Source data
········
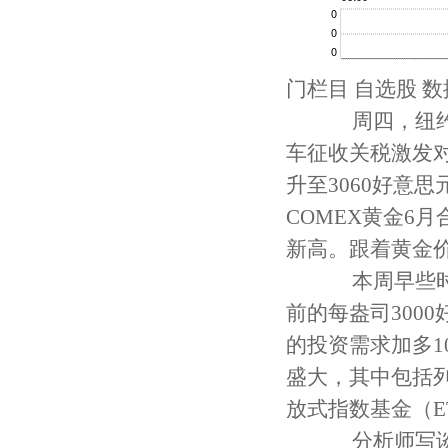
门栏目 自选股 数
周四，纽约黄
车征收关税激发
升至3060好意
COMEX黄金6
新高。跟着黄金
本周早些时候
前的每盎司300
的投资需求加多
盛大，其中包括
放式指数基金（E
分析师写谈：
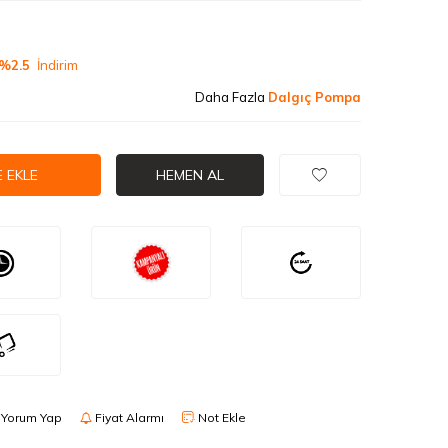
%2.5
İndirim
Daha Fazla
Dalgıç Pompa
 EKLE
HEMEN AL
Yorum Yap
Fiyat Alarmı
Not Ekle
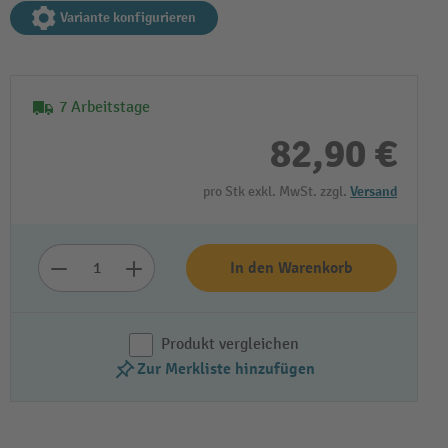
Variante konfigurieren
7 Arbeitstage
82,90 €
pro Stk exkl. MwSt. zzgl.
Versand
In den Warenkorb
Produkt vergleichen
Zur Merkliste hinzufügen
········
Work required
Nothing but the lines from the one containing "pro Stk exkl. MwSt. zzgl." through the last line of the material should be returned, each exactly as written, both ends included.

Problem solution
pro Stk exkl. MwSt. zzgl.
Versand
In den Warenkorb
Produkt vergleichen
Zur Merkliste hinzufügen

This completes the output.